Required action 1
Answer the following questions using the post on gorillas and face masks.
(a) Which national park did the TV crews want to capture?
(b) What did the writer do to meet the crews' targets?
(c) What does the writer intend to discuss in this episode?
Required action 2
According to the post on gorillas and face masks, why had readers not heard from the writer for a while? Answer in one to three sentences.

Extract to read
──────────

What Do Gorillas Think of Face Masks?

Hello, my dears? Are you still there?
For me, I am still with you, trust me!
The reason why you haven’t heard from me for a while is that I was busy busy busy working with two different TV crews. They wanted to capture the best of Volcanoes National Park — and when you work with camera people time flows differently. I previously told you that I was doing two-week shifts. Well, with these media professionals, the two weeks became many more; it was one long, uninterrupted job.

But I didn’t mind. It is critical that we show the world gorillas and all of the other attractions we have on our volcanoes!
I tell you, those guys know exactly what they want! To meet their targets I would get up before the sunrise, or stay in the bush for extremely long sessions. One day, they would want a silverback climbing a tree! Then the next day they would want gorillas having sex! And all those behaviours needed to happen within the one and only gorilla group we were following. It was a real challenge, but very rewarding when all went well.
In this episode, I want to tell you about the face masks we now wear daily.

As the entire world struggles with the pandemic of Covid-19, rangers and gorillas are no exception. We are best friends with them, we are family, and I am sure that the way rangers know gorillas’ personalities, gorillas also know rangers’ characters. Who knows, maybe they even give us names the way we name them?!

──────────

Data drawn from a collection
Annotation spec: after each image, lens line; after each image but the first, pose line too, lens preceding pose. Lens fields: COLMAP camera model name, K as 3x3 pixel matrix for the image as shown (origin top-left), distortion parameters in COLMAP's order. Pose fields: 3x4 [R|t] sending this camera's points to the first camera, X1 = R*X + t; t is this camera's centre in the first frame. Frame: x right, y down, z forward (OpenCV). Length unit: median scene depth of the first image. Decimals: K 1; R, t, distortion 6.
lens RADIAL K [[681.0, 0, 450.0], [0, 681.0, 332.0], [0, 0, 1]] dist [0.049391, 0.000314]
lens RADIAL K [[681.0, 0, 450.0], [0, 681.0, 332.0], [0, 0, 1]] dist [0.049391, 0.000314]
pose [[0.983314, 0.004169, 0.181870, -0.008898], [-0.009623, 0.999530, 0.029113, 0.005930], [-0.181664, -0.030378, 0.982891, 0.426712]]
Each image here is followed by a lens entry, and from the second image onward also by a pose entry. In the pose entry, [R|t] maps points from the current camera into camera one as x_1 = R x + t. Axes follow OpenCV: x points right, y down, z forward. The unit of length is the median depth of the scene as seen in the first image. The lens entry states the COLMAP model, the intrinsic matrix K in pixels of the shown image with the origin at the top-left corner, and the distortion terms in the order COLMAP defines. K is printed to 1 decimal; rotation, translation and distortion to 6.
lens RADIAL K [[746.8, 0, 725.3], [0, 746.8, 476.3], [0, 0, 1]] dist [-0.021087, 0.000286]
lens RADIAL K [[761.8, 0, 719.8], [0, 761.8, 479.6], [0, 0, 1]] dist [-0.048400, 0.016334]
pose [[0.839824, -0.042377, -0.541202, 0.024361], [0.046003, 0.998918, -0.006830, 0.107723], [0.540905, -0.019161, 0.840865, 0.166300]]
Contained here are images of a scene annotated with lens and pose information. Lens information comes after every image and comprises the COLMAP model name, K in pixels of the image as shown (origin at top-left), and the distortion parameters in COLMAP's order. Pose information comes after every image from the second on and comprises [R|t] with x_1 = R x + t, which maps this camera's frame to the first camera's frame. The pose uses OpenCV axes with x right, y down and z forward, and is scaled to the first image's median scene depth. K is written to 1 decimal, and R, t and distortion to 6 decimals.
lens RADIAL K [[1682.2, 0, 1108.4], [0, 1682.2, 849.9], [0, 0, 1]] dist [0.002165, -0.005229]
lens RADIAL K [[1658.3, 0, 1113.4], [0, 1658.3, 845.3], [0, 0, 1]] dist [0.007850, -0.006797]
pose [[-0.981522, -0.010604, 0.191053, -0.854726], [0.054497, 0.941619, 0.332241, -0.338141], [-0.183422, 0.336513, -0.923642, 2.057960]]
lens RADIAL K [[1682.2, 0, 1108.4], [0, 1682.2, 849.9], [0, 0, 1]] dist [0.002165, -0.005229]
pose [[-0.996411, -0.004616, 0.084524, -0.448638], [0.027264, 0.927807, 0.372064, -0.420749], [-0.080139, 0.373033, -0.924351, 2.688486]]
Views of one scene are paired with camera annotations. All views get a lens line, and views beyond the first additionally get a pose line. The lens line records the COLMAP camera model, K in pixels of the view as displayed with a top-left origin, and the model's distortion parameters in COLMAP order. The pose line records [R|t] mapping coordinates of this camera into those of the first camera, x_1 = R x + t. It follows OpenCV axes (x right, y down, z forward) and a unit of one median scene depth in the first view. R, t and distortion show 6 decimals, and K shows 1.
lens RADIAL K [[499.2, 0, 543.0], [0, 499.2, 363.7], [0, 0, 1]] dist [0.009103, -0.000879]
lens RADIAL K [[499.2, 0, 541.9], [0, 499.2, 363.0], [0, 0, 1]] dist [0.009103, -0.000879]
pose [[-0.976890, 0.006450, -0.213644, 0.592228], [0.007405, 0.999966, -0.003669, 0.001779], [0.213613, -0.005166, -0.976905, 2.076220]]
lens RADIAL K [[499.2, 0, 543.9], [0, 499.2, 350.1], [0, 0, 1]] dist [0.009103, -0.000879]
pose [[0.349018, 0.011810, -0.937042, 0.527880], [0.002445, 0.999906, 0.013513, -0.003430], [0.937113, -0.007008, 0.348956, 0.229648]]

──────────

Response 1
(a) Volcanoes National Park.
(b) The writer got up before sunrise or stayed in the bush for extremely long sessions.
(c) The face masks that the rangers now wear daily.

Response 2
The writer had been very busy working with two different TV crews that wanted to capture the best of Volcanoes National Park. With these crews, the writer's usual two-week shifts stretched into one long, uninterrupted job.